=== Begin Enclosure ===
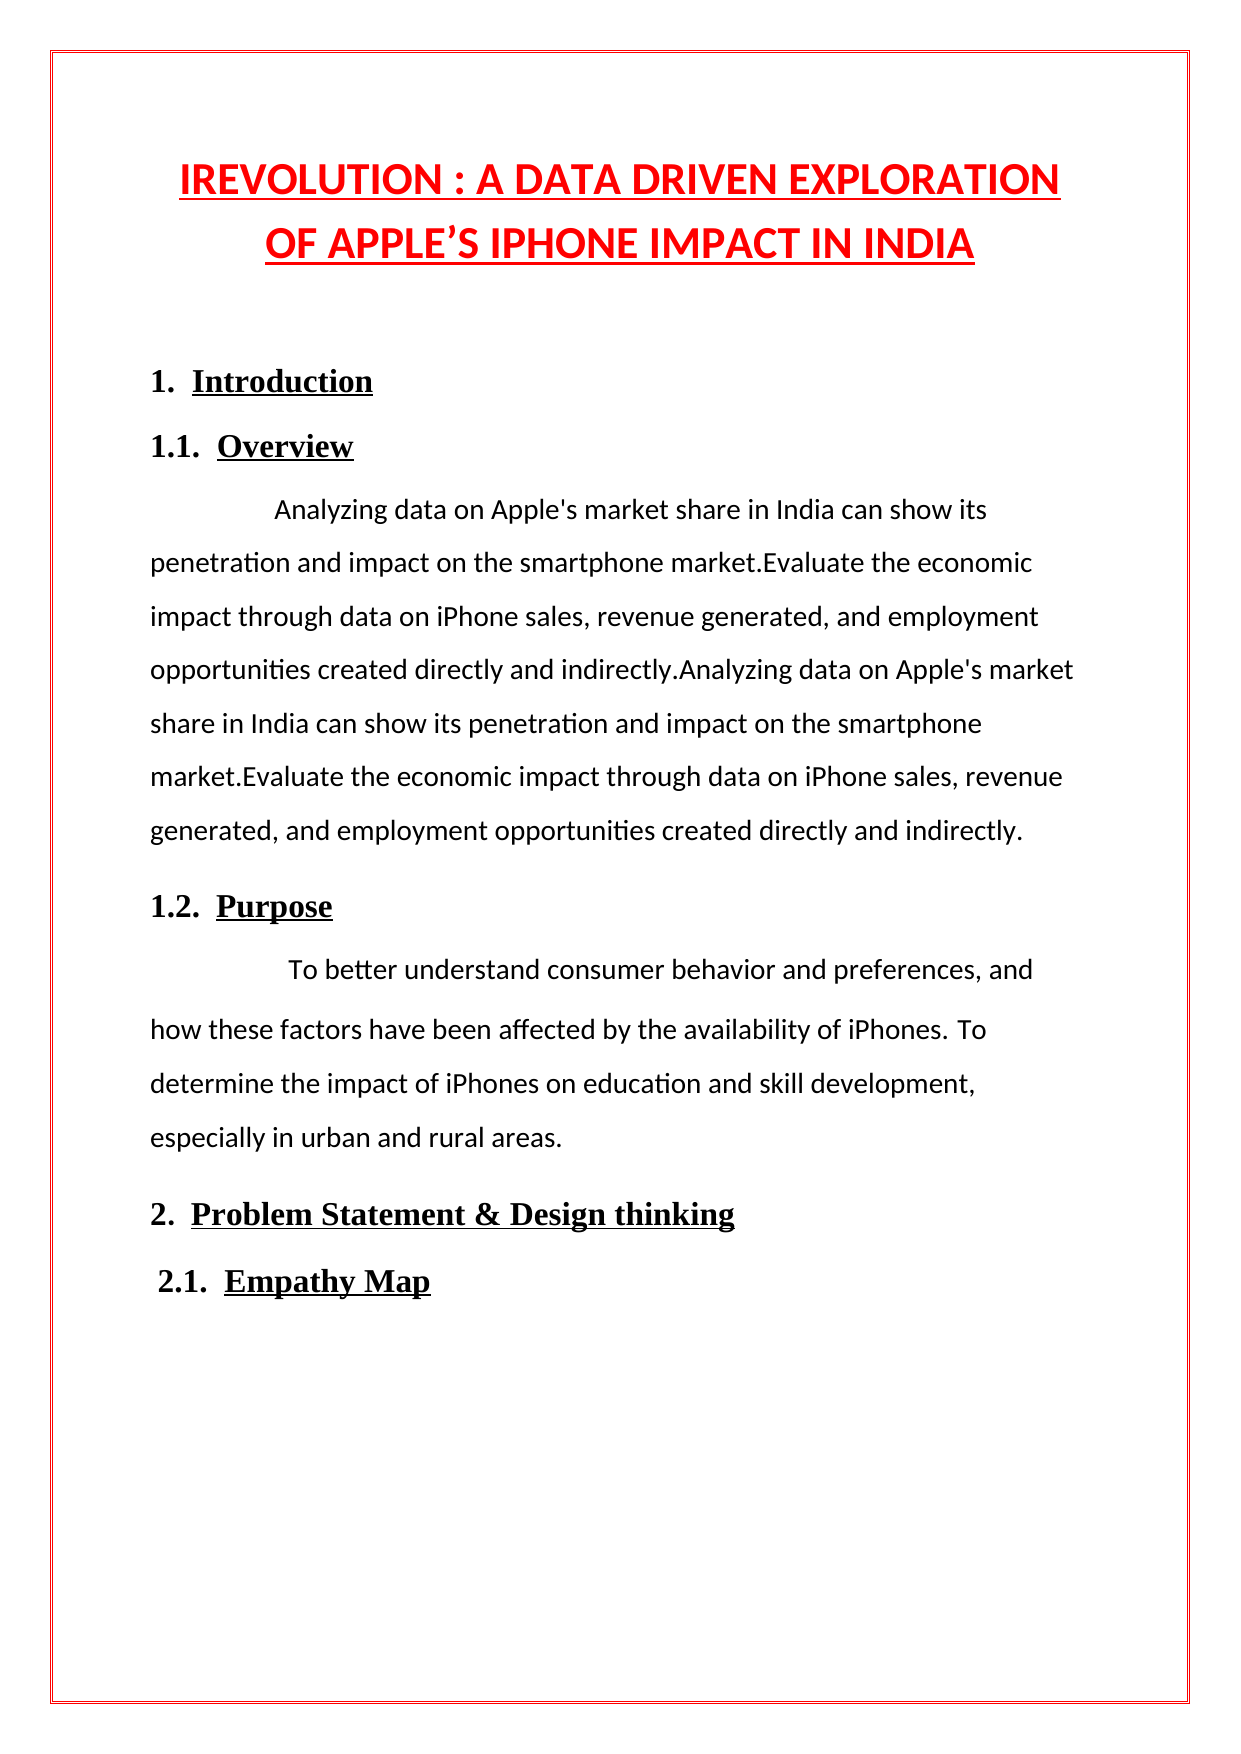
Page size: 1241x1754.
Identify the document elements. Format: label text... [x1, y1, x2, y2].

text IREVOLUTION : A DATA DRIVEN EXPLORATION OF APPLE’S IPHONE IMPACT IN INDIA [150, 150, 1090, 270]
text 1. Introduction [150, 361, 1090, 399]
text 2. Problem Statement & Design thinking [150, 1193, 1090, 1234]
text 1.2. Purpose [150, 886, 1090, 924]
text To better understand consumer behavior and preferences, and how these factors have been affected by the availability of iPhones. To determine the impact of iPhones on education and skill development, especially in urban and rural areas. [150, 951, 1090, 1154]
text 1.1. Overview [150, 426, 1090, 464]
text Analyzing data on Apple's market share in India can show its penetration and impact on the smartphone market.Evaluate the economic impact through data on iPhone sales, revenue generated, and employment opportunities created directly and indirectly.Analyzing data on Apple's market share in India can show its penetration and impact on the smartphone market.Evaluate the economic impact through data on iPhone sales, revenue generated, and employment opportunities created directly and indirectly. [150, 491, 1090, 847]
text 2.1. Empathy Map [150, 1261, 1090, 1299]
=== End Enclosure ===
=== Begin Enclosure ===
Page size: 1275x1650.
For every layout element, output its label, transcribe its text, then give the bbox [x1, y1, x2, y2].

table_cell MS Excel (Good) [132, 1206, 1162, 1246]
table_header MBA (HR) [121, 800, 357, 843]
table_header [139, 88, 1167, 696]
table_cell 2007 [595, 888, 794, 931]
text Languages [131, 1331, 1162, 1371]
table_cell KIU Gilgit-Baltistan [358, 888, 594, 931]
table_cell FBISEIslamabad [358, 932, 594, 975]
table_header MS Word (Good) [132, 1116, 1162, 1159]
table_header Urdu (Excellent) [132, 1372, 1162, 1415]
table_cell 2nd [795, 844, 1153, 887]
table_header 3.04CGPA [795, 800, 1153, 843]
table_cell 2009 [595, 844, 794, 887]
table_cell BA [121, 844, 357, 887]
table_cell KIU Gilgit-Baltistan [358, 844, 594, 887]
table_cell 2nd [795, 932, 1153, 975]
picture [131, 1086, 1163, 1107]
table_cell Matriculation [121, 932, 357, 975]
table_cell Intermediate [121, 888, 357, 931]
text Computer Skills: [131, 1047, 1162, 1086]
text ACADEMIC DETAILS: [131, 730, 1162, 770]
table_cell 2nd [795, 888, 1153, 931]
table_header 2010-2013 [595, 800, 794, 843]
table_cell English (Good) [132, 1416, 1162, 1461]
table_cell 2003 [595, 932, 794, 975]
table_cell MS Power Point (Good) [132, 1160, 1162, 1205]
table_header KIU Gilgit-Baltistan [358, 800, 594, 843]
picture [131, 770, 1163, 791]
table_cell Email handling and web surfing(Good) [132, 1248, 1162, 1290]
=== End Enclosure ===
### PROBLEM TO SOLVE:
Every line above that includes the word "picture" must appear in the answer.

### THE ANSWER:
picture [131, 1086, 1163, 1107]
picture [131, 770, 1163, 791]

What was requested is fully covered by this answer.